If you already have shin splints, most doctors and professionals recommend taking up to 3-6 months of recovery to let your legs and muscles rest. While you should never try and push through the pain (it can be lethal in some extreme infected cases), there are some ways to treat your shin splints. And if you don't have them yet, there are also some ways to prevent and save yourself from the pain.

The most common and major risk factor for shin splints is overuse or excessive loading of the muscles and tissue. New runners and athletes are especially susceptible to shin splints as they often overload their workouts and don't take enough rest. Inexperienced runners also may not know the importance of stretching before and after workouts, especially for your shins and muscles supporting your shins such as ankles and hips.

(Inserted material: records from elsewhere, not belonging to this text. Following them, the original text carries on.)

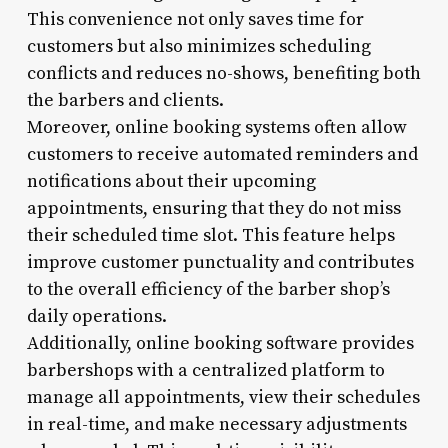
This convenience not only saves time for
customers but also minimizes scheduling
conflicts and reduces no-shows, benefiting both
the barbers and clients.
Moreover, online booking systems often allow
customers to receive automated reminders and
notifications about their upcoming
appointments, ensuring that they do not miss
their scheduled time slot. This feature helps
improve customer punctuality and contributes
to the overall efficiency of the barber shop’s
daily operations.
Additionally, online booking software provides
barbershops with a centralized platform to
manage all appointments, view their schedules
in real-time, and make necessary adjustments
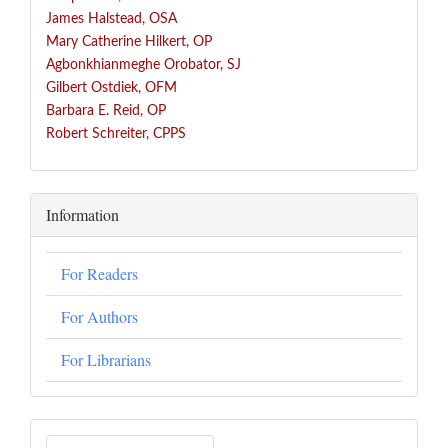
James Halstead, OSA
Mary Catherine Hilkert, OP
Agbonkhianmeghe Orobator, SJ
Gilbert Ostdiek, OFM
Barbara E. Reid, OP
Robert Schreiter, CPPS
Information
For Readers
For Authors
For Librarians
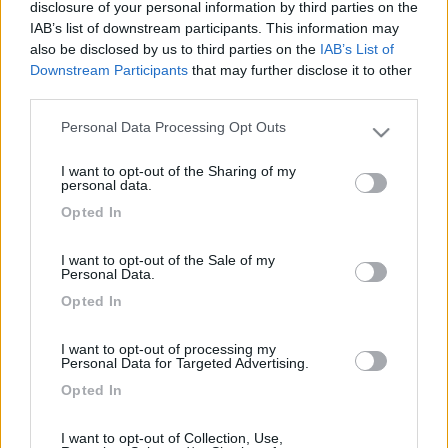
La inseriamo APERTA nel primo braccetto e così anche
disclosure of your personal information by third parties on the
nel secondo della finestra.
IAB’s list of downstream participants. This information may
also be disclosed by us to third parties on the
IAB’s List of
Downstream Participants
that may further disclose it to other
third parties.
Personal Data Processing Opt Outs
Please note that this website/app uses one or more Google
services and may gather and store information including but
I want to opt-out of the Sharing of my
not limited to your visit or usage behaviour. You may click to
personal data.
grant or deny consent to Google and its third-party tags to
Opted In
use your data for below specified purposes in below Google
consent section.
I want to opt-out of the Sale of my
Personal Data.
Opted In
I want to opt-out of processing my
Personal Data for Targeted Advertising.
Opted In
I want to opt-out of Collection, Use,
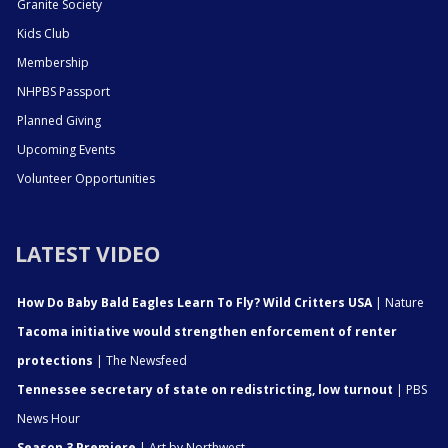
Granite Society
Kids Club
Membership
NHPBS Passport
Planned Giving
Upcoming Events
Volunteer Opportunities
LATEST VIDEO
How Do Baby Bald Eagles Learn To Fly? Wild Critters USA
| Nature
Tacoma initiative would strengthen enforcement of renter
protections
| The Newsfeed
Tennessee secretary of state on redistricting, low turnout
| PBS
News Hour
Season 3 Premiere
| Art by Northwest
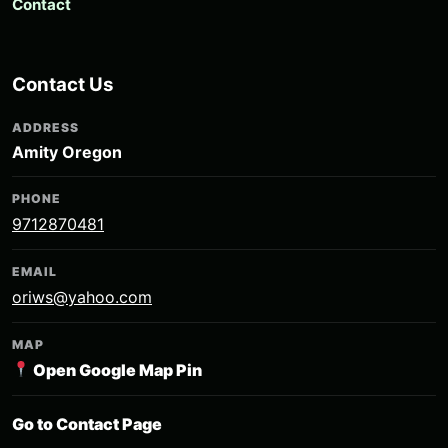
Contact
Contact Us
ADDRESS
Amity Oregon
PHONE
9712870481
EMAIL
oriws@yahoo.com
MAP
Open Google Map Pin
Go to Contact Page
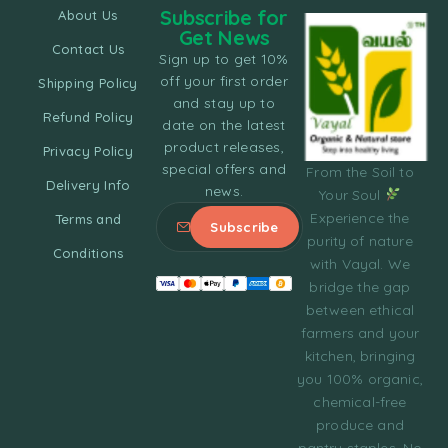
Subscribe for
About Us
Get News
Contact Us
Sign up to get 10%
off your first order
Shipping Policy
and stay up to
Refund Policy
date on the latest
product releases,
Privacy Policy
special offers and
From the Soil to
Delivery Info
news.
Your Soul
Experience the
Terms and
purity of nature
Conditions
with Vayal. We
bridge the gap
between ethical
farmers and your
kitchen, bringing
you 100% organic,
chemical-free
produce and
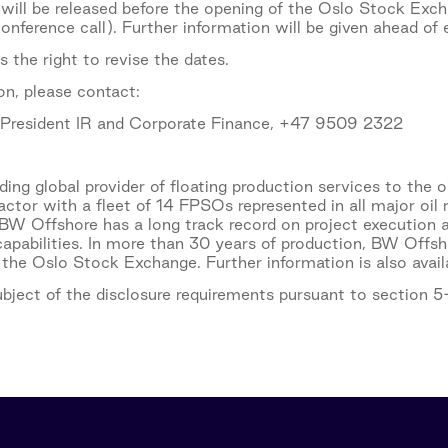
 will be released before the opening of the Oslo Stock Exch
nference call). Further information will be given ahead of 
 the right to revise the dates.
on, please contact:
e President IR and Corporate Finance, +47 9509 2322
ing global provider of floating production services to the o
actor with a fleet of 14 FPSOs represented in all major oi
BW Offshore has a long track record on project execution a
 capabilities. In more than 30 years of production, BW Of
 the Oslo Stock Exchange. Further information is also av
subject of the disclosure requirements pursuant to section 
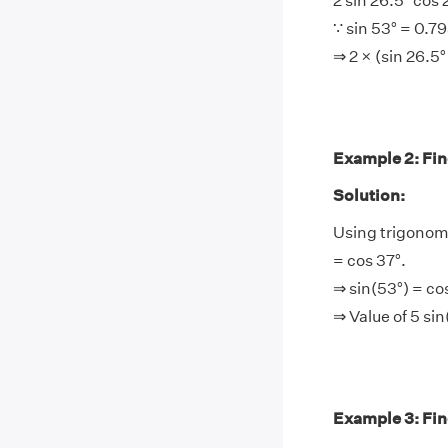
2 sin 26.5° cos 
∵ sin 53° = 0.7
⇒ 2 × (sin 26.5
Example 2: Find
Solution:
Using trigonome
= cos 37°.
⇒ sin(53°) = co
⇒ Value of 5 si
Example 3: Find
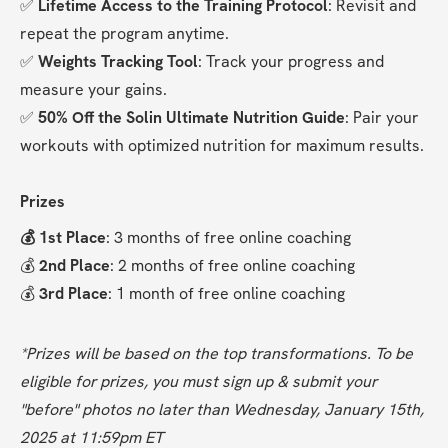
✅ 
Lifetime Access to the Training Protocol
: Revisit and 
repeat the program anytime.
✅ 
Weights Tracking Tool
: Track your progress and 
measure your gains.
✅ 
50% Off the Solin Ultimate Nutrition Guide
: Pair your 
workouts with optimized nutrition for maximum results.
Prizes
💰 1st Place
: 3 months of free online coaching
💰 
2nd Place
: 2 months of free online coaching
💰 
3rd Place
: 1 month of free online coaching
*Prizes will be based on the top transformations. To be 
eligible for prizes, you must sign up & submit your 
"before" photos no later than Wednesday, January 15th, 
2025 at 11:59pm ET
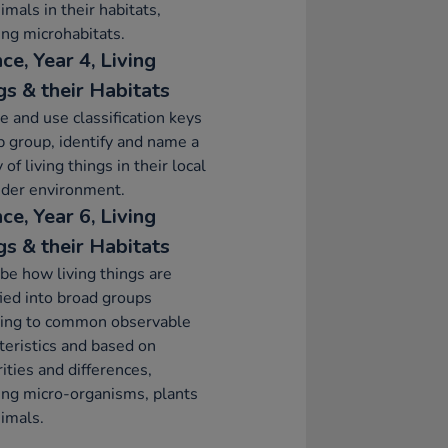
imals in their habitats,
ing microhabitats.
ce, Year 4, Living
gs & their Habitats
e and use classification keys
p group, identify and name a
 of living things in their local
ider environment.
ce, Year 6, Living
gs & their Habitats
be how living things are
fied into broad groups
ding to common observable
teristics and based on
rities and differences,
ing micro-organisms, plants
imals.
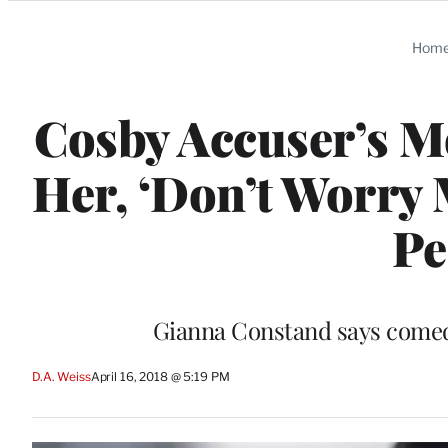
Categories
Hom
Cosby Accuser’s M
Her, ‘Don’t Worry
Pe
Gianna Constand says comedi
D.A. Weiss
April 16, 2018 @ 5:19 PM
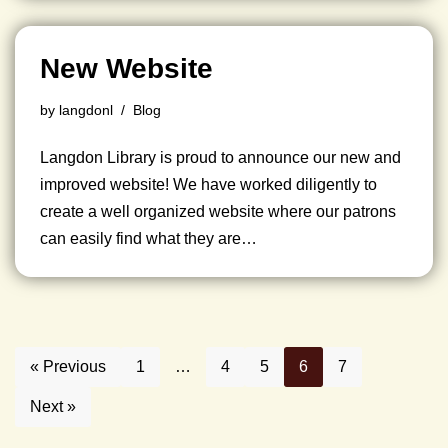
New Website
by
langdonl
Blog
Langdon Library is proud to announce our new and
improved website! We have worked diligently to
create a well organized website where our patrons
can easily find what they are…
« Previous
1
…
4
5
6
7
Next »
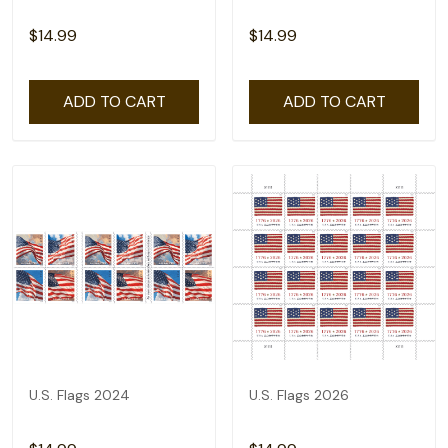
$14.99
$14.99
ADD TO CART
ADD TO CART
U.S. Flags 2024
U.S. Flags 2026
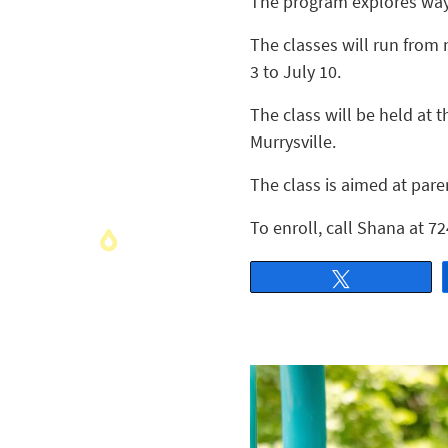
The program explores ways
The classes will run from 
3 to July 10.
The class will be held at
Murrysville.
The class is aimed at pare
To enroll, call Shana at 
Tweet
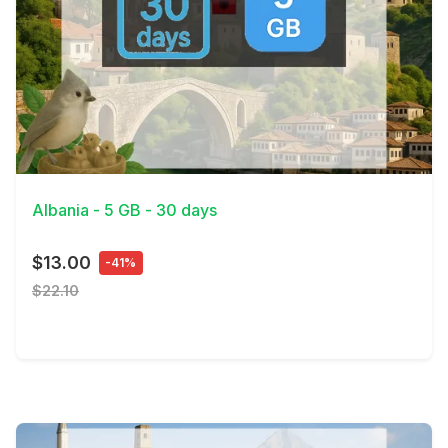
View Details
Albania - 5 GB - 30 days
$13.00
-41%
$22.10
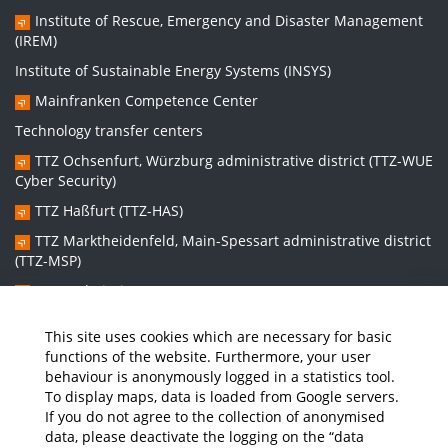
Institute of Rescue, Emergency and Disaster Management
(IREM)
Institute of Sustainable Energy Systems (INSYS)
Mainfranken Competence Center
Technology transfer centers
TTZ Ochsenfurt, Würzburg administrative district (TTZ-WUE
Cyber Security)
TTZ Haßfurt (TTZ-HAS)
TTZ Marktheidenfeld, Main-Spessart administrative district
(TTZ-MSP)
TTZ Bad Kissingen (TTZ-KG)
TTZ Kitzingen (TTZ-KT)
This site uses cookies which are necessary for basic
functions of the website. Furthermore, your user
behaviour is anonymously logged in a statistics tool.
Graduate school:
To display maps, data is loaded from Google servers.
Graduate School Sustainable and Intelligent Systems (NISys)
If you do not agree to the collection of anonymised
data, please deactivate the logging on the “data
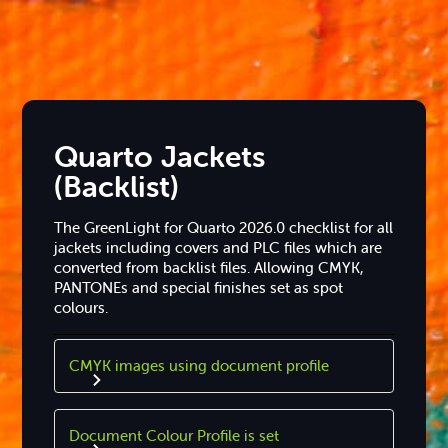
Quarto Jackets
(Backlist)
The GreenLight for Quarto 2026.0 checklist for all
jackets including covers and PLC files which are
converted from backlist files. Allowing CMYK,
PANTONEs and special finishes set as spot
colours.
CMYK images using document profile
Document Colour Profile is set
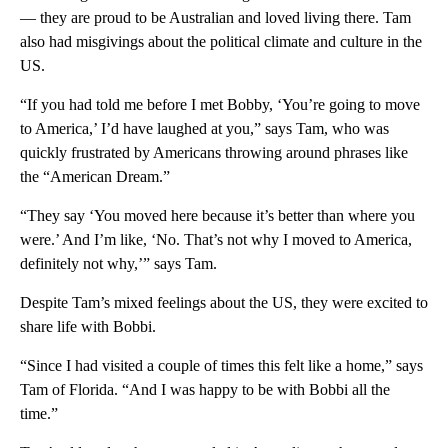
— they are proud to be Australian and loved living there. Tam
also had misgivings about the political climate and culture in the
US.
“If you had told me before I met Bobby, ‘You’re going to move
to America,’ I’d have laughed at you,” says Tam, who was
quickly frustrated by Americans throwing around phrases like
the “American Dream.”
“They say ‘You moved here because it’s better than where you
were.’ And I’m like, ‘No. That’s not why I moved to America,
definitely not why,’” says Tam.
Despite Tam’s mixed feelings about the US, they were excited to
share life with Bobbi.
“Since I had visited a couple of times this felt like a home,” says
Tam of Florida. “And I was happy to be with Bobbi all the
time.”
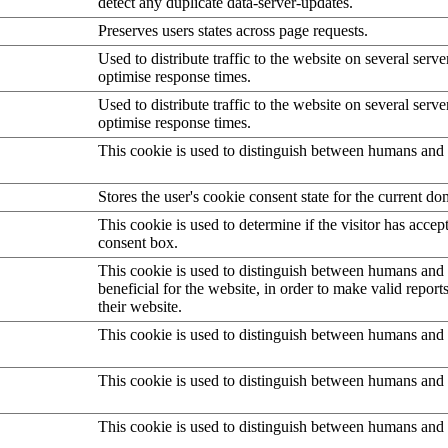
detect any duplicate data-server-updates.
Preserves users states across page requests.
Used to distribute traffic to the website on several serve
optimise response times.
Used to distribute traffic to the website on several serve
optimise response times.
This cookie is used to distinguish between humans and 
Stores the user's cookie consent state for the current d
This cookie is used to determine if the visitor has accep
consent box.
This cookie is used to distinguish between humans and b
beneficial for the website, in order to make valid report
their website.
This cookie is used to distinguish between humans and 
This cookie is used to distinguish between humans and 
This cookie is used to distinguish between humans and 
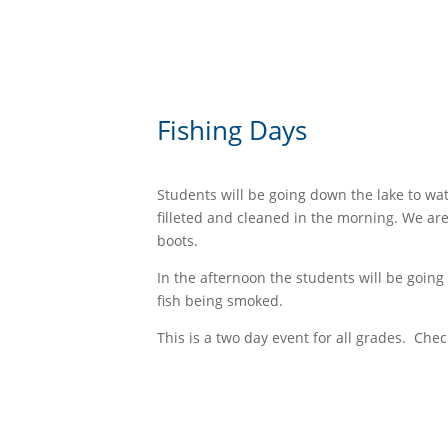
Fishing Days
Students will be going down the lake to wat
filleted and cleaned in the morning. We ar
boots.
In the afternoon the students will be goin
fish being smoked.
This is a two day event for all grades. Chec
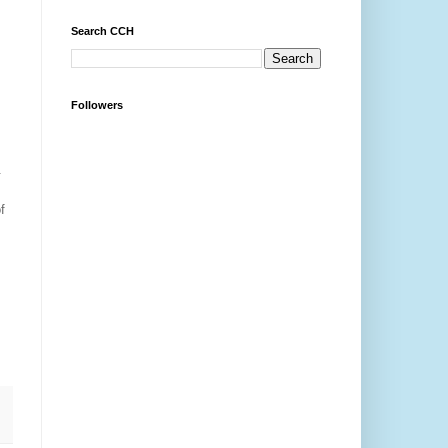
Search CCH
Followers
.
;
f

Other risk factors for shin splints that any runner may run into include running on hard or uneven grounds, suddenly increasing the intensity of exercise, or having an improper form that places stress on the muscles. Bad form caused by flat arches or pronation can lead to some of the most extreme cases of shin splints and stress fractures. 

However, there are many ways to help prevent some of these risk factors. Stretching and strengthening exercises such as calf raises and low ankle lunges are great for reducing pain and preventing further injury. In addition to strengthening your muscles, always invest in solid training shoes and keep track of your their miles so your ankles and shins can be properly supported.

If your running terrains are hard on your shins, try some cross-training with less impact like swimming or biking. Taking shorter strides may also help in some cases as it puts less pressure on your shins and knees. Flat arches can be helped with arch supports or shock-absorbing insoles. 

If you already have shin splints, there are ways to lessen the pain. Following the basic RICE principle (Rest, Ice, Compression, Elevation), they may be able to heal on their own, but always see a doctor before it becomes too unbearable. If the shin splints are more bone related, a doctor can give you a proper diagnosis and make sure your legs are getting the necessary rest.

If the shin splints are more muscle related, rolling and stretching them can help sooth the inflamed fascia while helping to heal. Over-the-counter treatments like ibuprofen, anti-inflammatory creams, and compression socks will help short term pain. Remember that dynamic rest is the best treatment -- sacrificing a couple weeks or months of training in order to have healthy legs will be worth it.